**SELECTED TEXT:**
------------------------------

The biggest concern for the Bank of Korea will be the policy rate difference with the Fed, Yun added.
 
The federal funds rate is currently 4.50 percent to 4.75 percent. The next two-day Federal Open Market Committee meeting starts on March 21.  
 
“The majority of local brokers believe the rate increases ended following the Monetary Policy Board meeting in January,” Oh Chang-sup, an analyst at Hyundai Motor Securities, said. “That’s because an expression the board would continue the trend of rate increase wasn’t shown, and it mentioned the possibility of a minus economic growth.”
 
The Bank of Korea revised down this year’s growth forecast to 1.6 percent from the 1.7 percent projection made in November. It also lowered the inflation forecast for this year to 3.5 percent from the previous projection of 3.5 percent.  
 
High oil prices, foreign exchange rates, the growth rate of public utility rates were noted as factors that may affect their inflation forecast.
 
The won returned to the 1,300-to-the-dollar range on Wednesday after hitting 1,216.4 in December. It traded at 1,297.10 when the market closed on Thursday.

 
Inflation returned to 5.2 percent in January from 5.0 percent a month earlier. The producer price index rose 5.1 percent on year in the same month from 5.8 percent a month earlier.  
 
It would be too early to cut the policy rate until data shows inflation is clearly headed to the 2 percent target, according to Rhee.
 
The board expects consumer prices will fall to the 4 percent range in March and to the low 3 percent range by the year end. If the inflation follows the path, there would not be a need for the bank to make additional increases, Rhee added.
 
The Fed minutes for the January meeting showed on Wednesday that “members anticipated that ongoing increases in the target range would be appropriate in order to attain a stance of monetary policy that is sufficiently restrictive to return inflation to 2 percent over time.”

------------------------------

**DATASET RECORDS:**
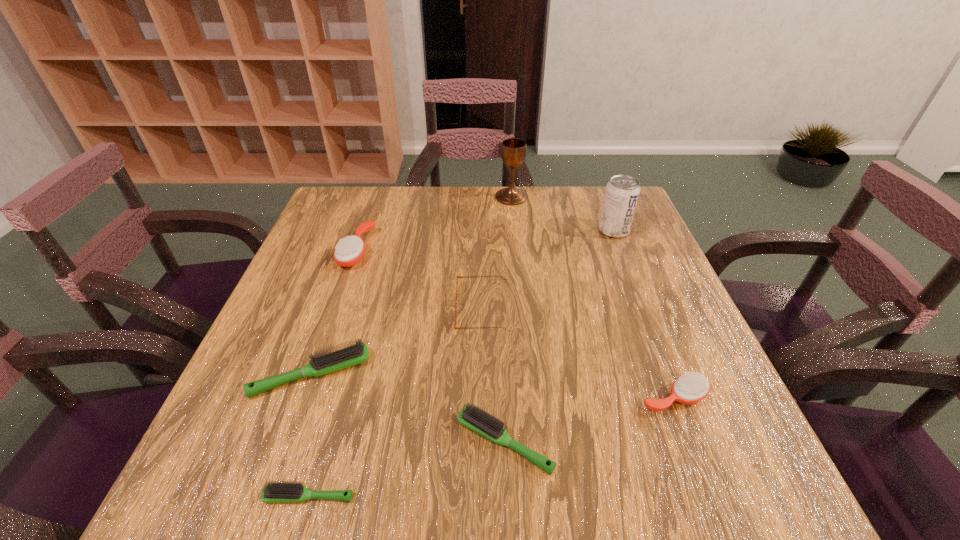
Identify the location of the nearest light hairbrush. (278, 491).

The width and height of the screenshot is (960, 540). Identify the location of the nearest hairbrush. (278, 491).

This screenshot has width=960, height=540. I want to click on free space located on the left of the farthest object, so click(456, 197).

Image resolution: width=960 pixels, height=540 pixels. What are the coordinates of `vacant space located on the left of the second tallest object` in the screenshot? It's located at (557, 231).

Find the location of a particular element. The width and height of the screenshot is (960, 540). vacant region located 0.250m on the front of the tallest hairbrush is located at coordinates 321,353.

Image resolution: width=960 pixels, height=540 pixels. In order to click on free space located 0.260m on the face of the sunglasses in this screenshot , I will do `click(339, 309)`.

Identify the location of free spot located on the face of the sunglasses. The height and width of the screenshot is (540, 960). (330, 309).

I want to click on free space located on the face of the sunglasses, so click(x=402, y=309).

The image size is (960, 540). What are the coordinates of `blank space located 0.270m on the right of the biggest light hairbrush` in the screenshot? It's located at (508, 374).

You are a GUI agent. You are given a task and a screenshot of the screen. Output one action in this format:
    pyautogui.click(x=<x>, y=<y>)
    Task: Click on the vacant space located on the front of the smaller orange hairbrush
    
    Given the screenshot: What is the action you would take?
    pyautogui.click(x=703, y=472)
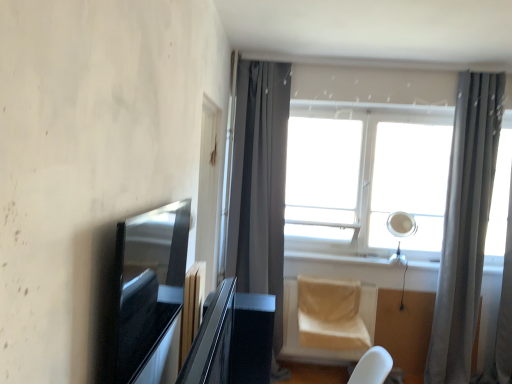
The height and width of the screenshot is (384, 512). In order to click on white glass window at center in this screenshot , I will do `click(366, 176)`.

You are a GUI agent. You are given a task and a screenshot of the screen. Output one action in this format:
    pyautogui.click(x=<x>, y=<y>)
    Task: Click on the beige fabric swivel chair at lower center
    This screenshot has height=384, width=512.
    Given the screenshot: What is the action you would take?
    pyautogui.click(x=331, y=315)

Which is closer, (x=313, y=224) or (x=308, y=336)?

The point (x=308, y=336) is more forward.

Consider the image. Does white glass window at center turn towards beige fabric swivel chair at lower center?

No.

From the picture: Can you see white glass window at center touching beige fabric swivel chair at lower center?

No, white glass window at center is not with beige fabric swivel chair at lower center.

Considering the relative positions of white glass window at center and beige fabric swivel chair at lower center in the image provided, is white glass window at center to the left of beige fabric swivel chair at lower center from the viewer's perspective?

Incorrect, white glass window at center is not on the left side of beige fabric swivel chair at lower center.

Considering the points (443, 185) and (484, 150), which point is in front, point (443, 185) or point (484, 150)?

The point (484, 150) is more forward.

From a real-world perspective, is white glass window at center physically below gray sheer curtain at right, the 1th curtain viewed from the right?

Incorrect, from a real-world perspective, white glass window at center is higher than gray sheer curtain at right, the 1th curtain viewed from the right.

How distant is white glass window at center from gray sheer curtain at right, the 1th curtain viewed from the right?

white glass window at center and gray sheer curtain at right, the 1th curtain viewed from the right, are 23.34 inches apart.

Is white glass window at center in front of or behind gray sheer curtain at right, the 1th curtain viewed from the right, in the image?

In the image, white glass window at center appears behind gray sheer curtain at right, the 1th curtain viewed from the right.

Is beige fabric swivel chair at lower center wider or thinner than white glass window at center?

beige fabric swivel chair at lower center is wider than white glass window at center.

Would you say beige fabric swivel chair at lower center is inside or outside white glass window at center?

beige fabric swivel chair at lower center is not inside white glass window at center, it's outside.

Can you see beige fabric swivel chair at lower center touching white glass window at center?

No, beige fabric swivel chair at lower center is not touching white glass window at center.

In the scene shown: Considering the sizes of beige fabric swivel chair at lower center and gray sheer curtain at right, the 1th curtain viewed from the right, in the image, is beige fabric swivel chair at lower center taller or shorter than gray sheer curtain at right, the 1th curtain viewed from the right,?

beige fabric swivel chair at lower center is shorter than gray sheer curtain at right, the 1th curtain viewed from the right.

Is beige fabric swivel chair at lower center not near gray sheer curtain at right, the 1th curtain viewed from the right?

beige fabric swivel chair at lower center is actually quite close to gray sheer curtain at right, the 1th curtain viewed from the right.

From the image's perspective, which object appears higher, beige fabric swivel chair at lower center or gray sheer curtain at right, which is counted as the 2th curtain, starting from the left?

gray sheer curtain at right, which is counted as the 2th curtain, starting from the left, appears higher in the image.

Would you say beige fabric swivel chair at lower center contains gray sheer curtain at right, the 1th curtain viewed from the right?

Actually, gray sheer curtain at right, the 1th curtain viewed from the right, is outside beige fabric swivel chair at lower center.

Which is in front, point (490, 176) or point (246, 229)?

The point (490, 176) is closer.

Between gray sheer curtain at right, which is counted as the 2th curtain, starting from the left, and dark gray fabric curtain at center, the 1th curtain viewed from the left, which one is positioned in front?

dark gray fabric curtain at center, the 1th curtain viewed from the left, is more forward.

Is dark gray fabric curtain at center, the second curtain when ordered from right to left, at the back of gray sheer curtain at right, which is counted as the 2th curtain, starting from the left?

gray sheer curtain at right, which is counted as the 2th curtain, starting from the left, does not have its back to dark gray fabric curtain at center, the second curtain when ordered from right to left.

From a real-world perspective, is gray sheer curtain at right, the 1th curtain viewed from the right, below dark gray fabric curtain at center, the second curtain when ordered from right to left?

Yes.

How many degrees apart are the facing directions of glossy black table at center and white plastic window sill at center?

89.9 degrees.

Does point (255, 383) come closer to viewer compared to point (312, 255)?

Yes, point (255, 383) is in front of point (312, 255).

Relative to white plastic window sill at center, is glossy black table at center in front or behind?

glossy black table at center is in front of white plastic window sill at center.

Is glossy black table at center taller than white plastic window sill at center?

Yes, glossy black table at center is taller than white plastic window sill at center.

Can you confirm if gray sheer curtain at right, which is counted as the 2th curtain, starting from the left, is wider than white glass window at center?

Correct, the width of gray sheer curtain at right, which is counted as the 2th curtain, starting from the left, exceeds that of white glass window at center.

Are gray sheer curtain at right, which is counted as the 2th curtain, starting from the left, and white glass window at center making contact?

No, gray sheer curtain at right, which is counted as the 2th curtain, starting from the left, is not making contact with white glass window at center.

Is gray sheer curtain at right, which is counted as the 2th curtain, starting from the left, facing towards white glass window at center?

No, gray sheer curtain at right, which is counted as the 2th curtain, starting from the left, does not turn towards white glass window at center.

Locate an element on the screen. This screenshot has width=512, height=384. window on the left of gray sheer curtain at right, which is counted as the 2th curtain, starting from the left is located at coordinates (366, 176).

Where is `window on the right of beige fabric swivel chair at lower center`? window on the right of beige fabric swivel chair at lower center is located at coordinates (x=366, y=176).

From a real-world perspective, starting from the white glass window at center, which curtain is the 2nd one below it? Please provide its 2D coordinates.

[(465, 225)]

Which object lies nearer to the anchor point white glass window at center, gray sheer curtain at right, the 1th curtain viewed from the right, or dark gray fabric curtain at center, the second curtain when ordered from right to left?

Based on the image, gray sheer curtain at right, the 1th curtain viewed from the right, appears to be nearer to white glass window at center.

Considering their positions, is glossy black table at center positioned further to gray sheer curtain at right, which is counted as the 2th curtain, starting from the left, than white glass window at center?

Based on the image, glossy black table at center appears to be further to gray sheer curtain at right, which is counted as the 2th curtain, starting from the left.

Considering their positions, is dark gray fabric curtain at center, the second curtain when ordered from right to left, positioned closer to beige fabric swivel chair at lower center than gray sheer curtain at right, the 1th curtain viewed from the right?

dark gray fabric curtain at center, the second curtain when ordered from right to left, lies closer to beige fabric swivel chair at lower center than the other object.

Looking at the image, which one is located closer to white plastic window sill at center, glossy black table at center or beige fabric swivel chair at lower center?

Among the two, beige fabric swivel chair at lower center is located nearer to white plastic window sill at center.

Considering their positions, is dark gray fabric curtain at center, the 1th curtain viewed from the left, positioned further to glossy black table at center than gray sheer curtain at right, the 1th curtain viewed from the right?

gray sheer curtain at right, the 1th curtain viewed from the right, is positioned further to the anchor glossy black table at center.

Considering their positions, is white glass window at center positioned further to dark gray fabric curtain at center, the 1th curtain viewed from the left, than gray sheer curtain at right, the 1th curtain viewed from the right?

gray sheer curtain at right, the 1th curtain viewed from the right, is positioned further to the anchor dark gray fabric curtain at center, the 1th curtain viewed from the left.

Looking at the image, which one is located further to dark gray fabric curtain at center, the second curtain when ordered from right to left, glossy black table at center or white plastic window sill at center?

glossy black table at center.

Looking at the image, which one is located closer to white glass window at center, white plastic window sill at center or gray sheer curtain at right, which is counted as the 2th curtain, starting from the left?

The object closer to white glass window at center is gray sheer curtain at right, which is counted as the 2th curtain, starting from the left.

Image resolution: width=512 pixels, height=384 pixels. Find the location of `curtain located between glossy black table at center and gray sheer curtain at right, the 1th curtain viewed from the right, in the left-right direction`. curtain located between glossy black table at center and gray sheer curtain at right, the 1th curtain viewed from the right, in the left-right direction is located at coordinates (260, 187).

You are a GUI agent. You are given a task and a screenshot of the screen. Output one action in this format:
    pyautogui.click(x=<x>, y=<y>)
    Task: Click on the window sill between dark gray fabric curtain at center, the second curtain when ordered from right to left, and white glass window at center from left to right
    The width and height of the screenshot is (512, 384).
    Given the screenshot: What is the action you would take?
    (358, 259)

------------------------------

**WORK TASK 1:** In the article on the Bank of Korea, switch "High oil prices" to "Elevated oil prices" and write out the passage from "The Bank of Korea revised" to "their inflation forecast.".
**WORK TASK 2:** Express the rows as a numbered list, from the start of the rows through the line with "Image resolution: width=960 pixels, height=540 pixels. What". Skip blank lines and leave out the pictures.

**RESPONSE AREA 1:**
The Bank of Korea revised down this year’s growth forecast to 1.6 percent from the 1.7 percent projection made in November. It also lowered the inflation forecast for this year to 3.5 percent from the previous projection of 3.5 percent.  
 
Elevated oil prices, foreign exchange rates, the growth rate of public utility rates were noted as factors that may affect their inflation forecast.

**RESPONSE AREA 2:**
1. Identify the location of the nearest light hairbrush. (278, 491).
2. The width and height of the screenshot is (960, 540). Identify the location of the nearest hairbrush. (278, 491).
3. This screenshot has width=960, height=540. I want to click on free space located on the left of the farthest object, so click(456, 197).
4. Image resolution: width=960 pixels, height=540 pixels. What are the coordinates of `vacant space located on the left of the second tallest object` in the screenshot? It's located at (557, 231).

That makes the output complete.